Exercise input -
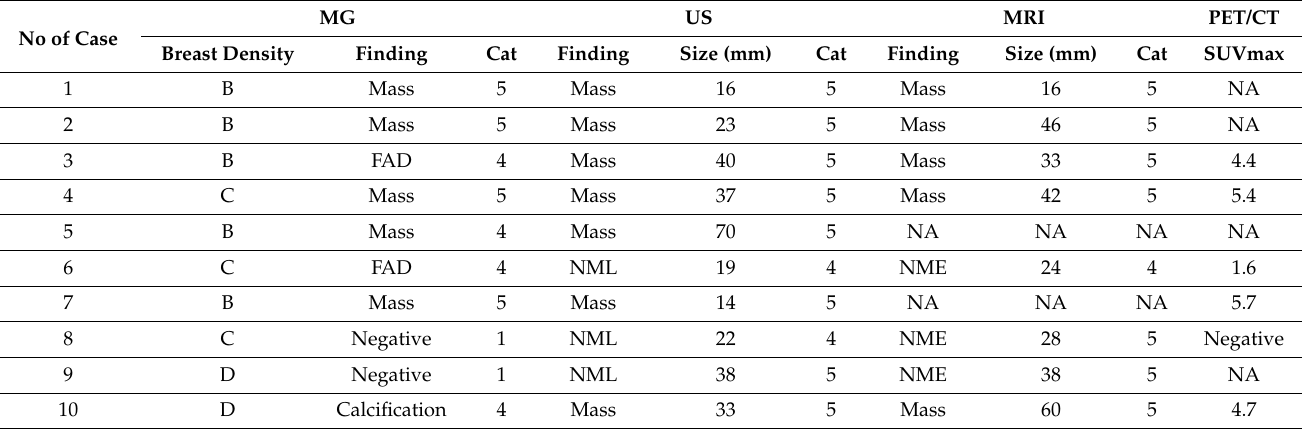
Table 2. Image findings of MG, US, MRI, and PET/CT of the patients.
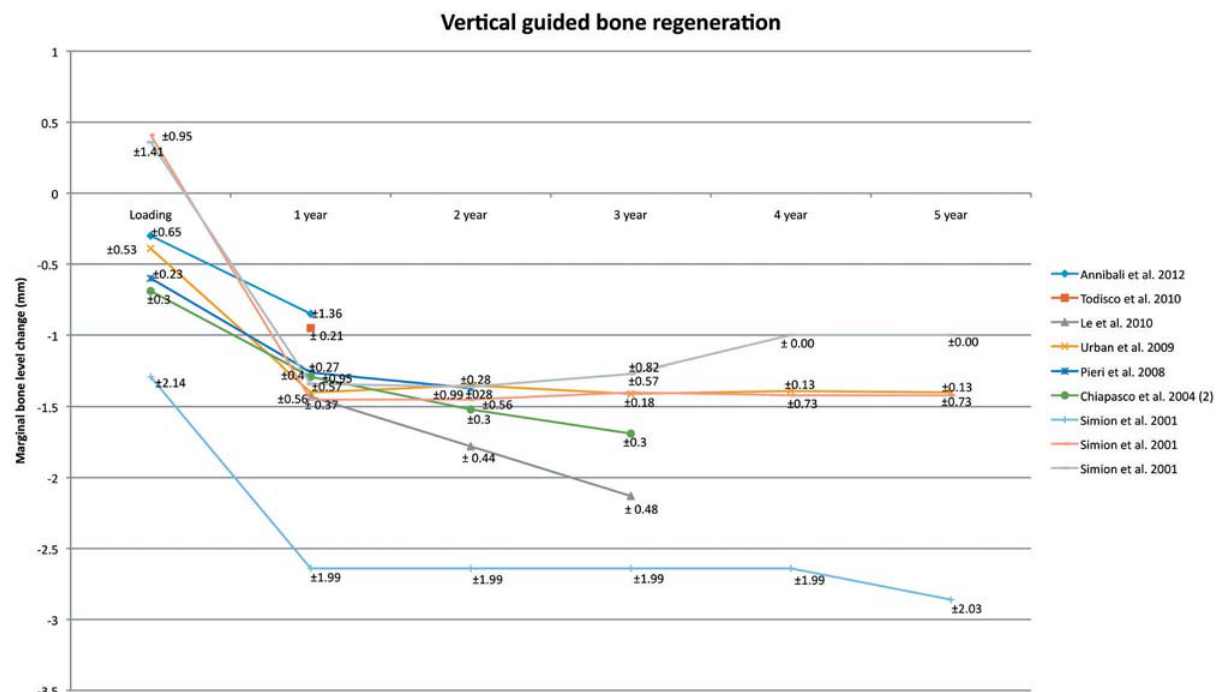
Figure 6- Vertical guided bone regeneration. Mean and Standard Deviation are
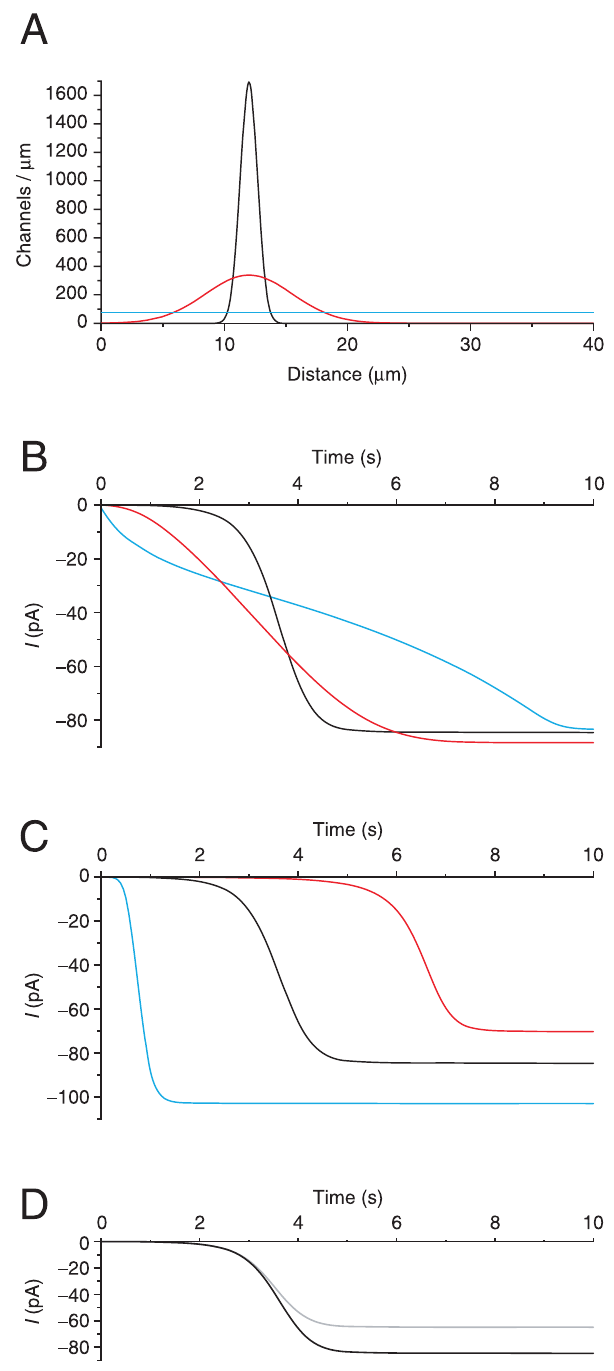
Figure 3. Currents predicted by the forward model for various assumed channel distributions. A hypothetical cilium was assumed to be 40 m m long with 3000 Ca 2 + -gated Cl 2 channels distributed along its length. The forward model was used to predict the current as a function of time assuming the cilium was placed in a bath containing 2 mM BAPTA and 300 m M free Ca 2 + with the pipette potential clamped at 2 50 mV. (A) Three assumed channel distributions are shown. The blue line shows a uniform distribution. The others show the channels distributed as Gaussian bands. The widths of the bands at points where the height is 10% of the peak height are 3 m m (black) and 15 m m (red). (These correspond to d w =1 and d w =5 using the terminology defined in Text S1.) Each of these two bands was centered at a distance of 12 m m from the base of the cilium. (B) The predicted currents assuming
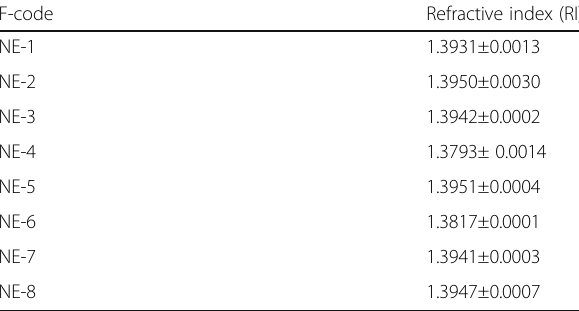
Table 7 Refractive index results of candesartan cilexetil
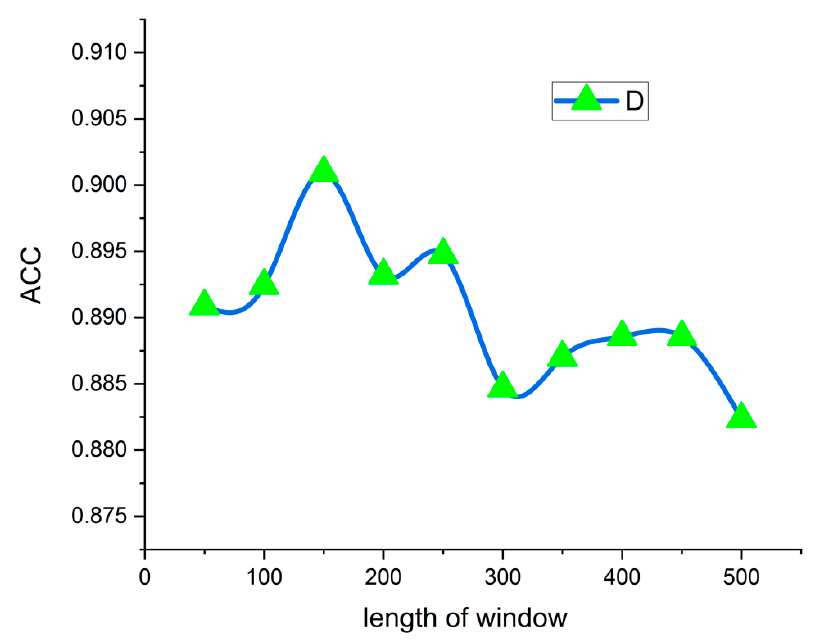
Figure 5. Influence of short-time Fourier transforms (STFTs) with different window lengths on ACC.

Your goal - Can you restate all the records above word for word while dropping the pictures?

Final answer -
Table 2. Image findings of MG, US, MRI, and PET/CT of the patients.
Figure 6- Vertical guided bone regeneration. Mean and Standard Deviation are
Figure 3. Currents predicted by the forward model for various assumed channel distributions. A hypothetical cilium was assumed to be 40 m m long with 3000 Ca 2 + -gated Cl 2 channels distributed along its length. The forward model was used to predict the current as a function of time assuming the cilium was placed in a bath containing 2 mM BAPTA and 300 m M free Ca 2 + with the pipette potential clamped at 2 50 mV. (A) Three assumed channel distributions are shown. The blue line shows a uniform distribution. The others show the channels distributed as Gaussian bands. The widths of the bands at points where the height is 10% of the peak height are 3 m m (black) and 15 m m (red). (These correspond to d w =1 and d w =5 using the terminology defined in Text S1.) Each of these two bands was centered at a distance of 12 m m from the base of the cilium. (B) The predicted currents assuming
Table 7 Refractive index results of candesartan cilexetil
Figure 5. Influence of short-time Fourier transforms (STFTs) with different window lengths on ACC.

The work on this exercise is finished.